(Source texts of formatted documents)
'''
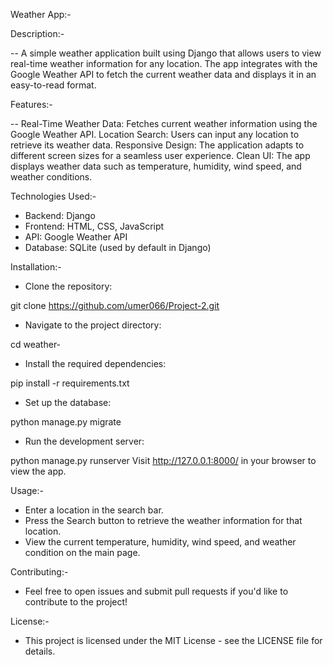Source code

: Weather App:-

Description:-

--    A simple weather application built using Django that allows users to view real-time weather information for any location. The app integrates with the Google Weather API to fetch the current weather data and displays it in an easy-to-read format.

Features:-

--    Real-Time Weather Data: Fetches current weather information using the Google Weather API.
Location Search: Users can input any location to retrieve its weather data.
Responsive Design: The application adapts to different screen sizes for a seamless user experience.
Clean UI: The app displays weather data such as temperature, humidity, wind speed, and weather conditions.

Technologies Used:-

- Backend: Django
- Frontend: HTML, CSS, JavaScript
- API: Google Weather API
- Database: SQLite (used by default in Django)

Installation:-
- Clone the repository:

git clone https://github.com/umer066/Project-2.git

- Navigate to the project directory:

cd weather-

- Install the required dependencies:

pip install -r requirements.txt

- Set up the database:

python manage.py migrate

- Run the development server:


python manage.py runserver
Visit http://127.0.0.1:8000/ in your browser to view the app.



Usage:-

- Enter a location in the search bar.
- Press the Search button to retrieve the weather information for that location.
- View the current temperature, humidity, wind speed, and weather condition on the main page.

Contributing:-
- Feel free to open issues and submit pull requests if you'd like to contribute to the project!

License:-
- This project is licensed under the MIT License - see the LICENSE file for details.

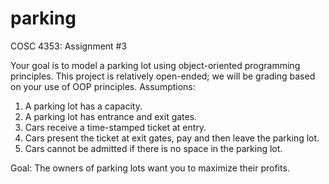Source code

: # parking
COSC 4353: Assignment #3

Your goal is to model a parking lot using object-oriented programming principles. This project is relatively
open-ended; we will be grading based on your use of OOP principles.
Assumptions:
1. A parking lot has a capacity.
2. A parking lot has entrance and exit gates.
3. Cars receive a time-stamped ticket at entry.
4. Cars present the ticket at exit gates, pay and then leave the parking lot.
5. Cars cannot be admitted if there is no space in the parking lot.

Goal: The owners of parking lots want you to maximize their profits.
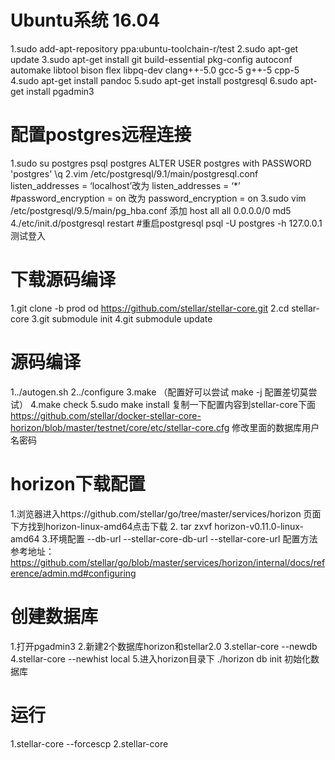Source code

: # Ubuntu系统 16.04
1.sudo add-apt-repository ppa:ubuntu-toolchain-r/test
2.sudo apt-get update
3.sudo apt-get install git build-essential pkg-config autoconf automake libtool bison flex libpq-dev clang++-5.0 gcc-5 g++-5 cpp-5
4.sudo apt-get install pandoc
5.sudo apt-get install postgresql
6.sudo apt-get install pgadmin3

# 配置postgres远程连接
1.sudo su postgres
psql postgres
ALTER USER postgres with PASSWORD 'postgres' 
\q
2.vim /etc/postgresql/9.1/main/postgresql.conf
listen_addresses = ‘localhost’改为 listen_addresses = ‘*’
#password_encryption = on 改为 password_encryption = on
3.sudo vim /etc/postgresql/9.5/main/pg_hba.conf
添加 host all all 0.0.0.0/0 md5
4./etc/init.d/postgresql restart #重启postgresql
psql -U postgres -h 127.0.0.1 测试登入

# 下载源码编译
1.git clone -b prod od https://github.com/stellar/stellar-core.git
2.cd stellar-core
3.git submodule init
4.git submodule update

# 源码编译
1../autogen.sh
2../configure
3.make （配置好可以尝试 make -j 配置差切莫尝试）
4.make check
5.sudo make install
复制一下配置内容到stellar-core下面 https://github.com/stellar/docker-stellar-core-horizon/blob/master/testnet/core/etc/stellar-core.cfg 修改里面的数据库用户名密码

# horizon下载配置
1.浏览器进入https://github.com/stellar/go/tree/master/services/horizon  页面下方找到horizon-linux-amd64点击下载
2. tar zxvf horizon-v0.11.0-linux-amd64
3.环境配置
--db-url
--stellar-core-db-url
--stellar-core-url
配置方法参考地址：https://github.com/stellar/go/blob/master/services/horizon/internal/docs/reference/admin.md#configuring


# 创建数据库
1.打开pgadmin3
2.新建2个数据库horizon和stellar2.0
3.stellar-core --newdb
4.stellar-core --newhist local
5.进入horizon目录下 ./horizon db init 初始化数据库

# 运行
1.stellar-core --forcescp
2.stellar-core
'''
● **Work to complete**
Please transcribe every line above word for word, leaving the pictures out of your answer.

● **Response box**
Source code

: Weather App:-

Description:-

--    A simple weather application built using Django that allows users to view real-time weather information for any location. The app integrates with the Google Weather API to fetch the current weather data and displays it in an easy-to-read format.

Features:-

--    Real-Time Weather Data: Fetches current weather information using the Google Weather API.
Location Search: Users can input any location to retrieve its weather data.
Responsive Design: The application adapts to different screen sizes for a seamless user experience.
Clean UI: The app displays weather data such as temperature, humidity, wind speed, and weather conditions.

Technologies Used:-

- Backend: Django
- Frontend: HTML, CSS, JavaScript
- API: Google Weather API
- Database: SQLite (used by default in Django)

Installation:-
- Clone the repository:

git clone https://github.com/umer066/Project-2.git

- Navigate to the project directory:

cd weather-

- Install the required dependencies:

pip install -r requirements.txt

- Set up the database:

python manage.py migrate

- Run the development server:


python manage.py runserver
Visit http://127.0.0.1:8000/ in your browser to view the app.



Usage:-

- Enter a location in the search bar.
- Press the Search button to retrieve the weather information for that location.
- View the current temperature, humidity, wind speed, and weather condition on the main page.

Contributing:-
- Feel free to open issues and submit pull requests if you'd like to contribute to the project!

License:-
- This project is licensed under the MIT License - see the LICENSE file for details.

Source code

: # parking
COSC 4353: Assignment #3

Your goal is to model a parking lot using object-oriented programming principles. This project is relatively
open-ended; we will be grading based on your use of OOP principles.
Assumptions:
1. A parking lot has a capacity.
2. A parking lot has entrance and exit gates.
3. Cars receive a time-stamped ticket at entry.
4. Cars present the ticket at exit gates, pay and then leave the parking lot.
5. Cars cannot be admitted if there is no space in the parking lot.

Goal: The owners of parking lots want you to maximize their profits.
Source code

: # Ubuntu系统 16.04
1.sudo add-apt-repository ppa:ubuntu-toolchain-r/test
2.sudo apt-get update
3.sudo apt-get install git build-essential pkg-config autoconf automake libtool bison flex libpq-dev clang++-5.0 gcc-5 g++-5 cpp-5
4.sudo apt-get install pandoc
5.sudo apt-get install postgresql
6.sudo apt-get install pgadmin3

# 配置postgres远程连接
1.sudo su postgres
psql postgres
ALTER USER postgres with PASSWORD 'postgres' 
\q
2.vim /etc/postgresql/9.1/main/postgresql.conf
listen_addresses = ‘localhost’改为 listen_addresses = ‘*’
#password_encryption = on 改为 password_encryption = on
3.sudo vim /etc/postgresql/9.5/main/pg_hba.conf
添加 host all all 0.0.0.0/0 md5
4./etc/init.d/postgresql restart #重启postgresql
psql -U postgres -h 127.0.0.1 测试登入

# 下载源码编译
1.git clone -b prod od https://github.com/stellar/stellar-core.git
2.cd stellar-core
3.git submodule init
4.git submodule update

# 源码编译
1../autogen.sh
2../configure
3.make （配置好可以尝试 make -j 配置差切莫尝试）
4.make check
5.sudo make install
复制一下配置内容到stellar-core下面 https://github.com/stellar/docker-stellar-core-horizon/blob/master/testnet/core/etc/stellar-core.cfg 修改里面的数据库用户名密码

# horizon下载配置
1.浏览器进入https://github.com/stellar/go/tree/master/services/horizon  页面下方找到horizon-linux-amd64点击下载
2. tar zxvf horizon-v0.11.0-linux-amd64
3.环境配置
--db-url
--stellar-core-db-url
--stellar-core-url
配置方法参考地址：https://github.com/stellar/go/blob/master/services/horizon/internal/docs/reference/admin.md#configuring


# 创建数据库
1.打开pgadmin3
2.新建2个数据库horizon和stellar2.0
3.stellar-core --newdb
4.stellar-core --newhist local
5.进入horizon目录下 ./horizon db init 初始化数据库

# 运行
1.stellar-core --forcescp
2.stellar-core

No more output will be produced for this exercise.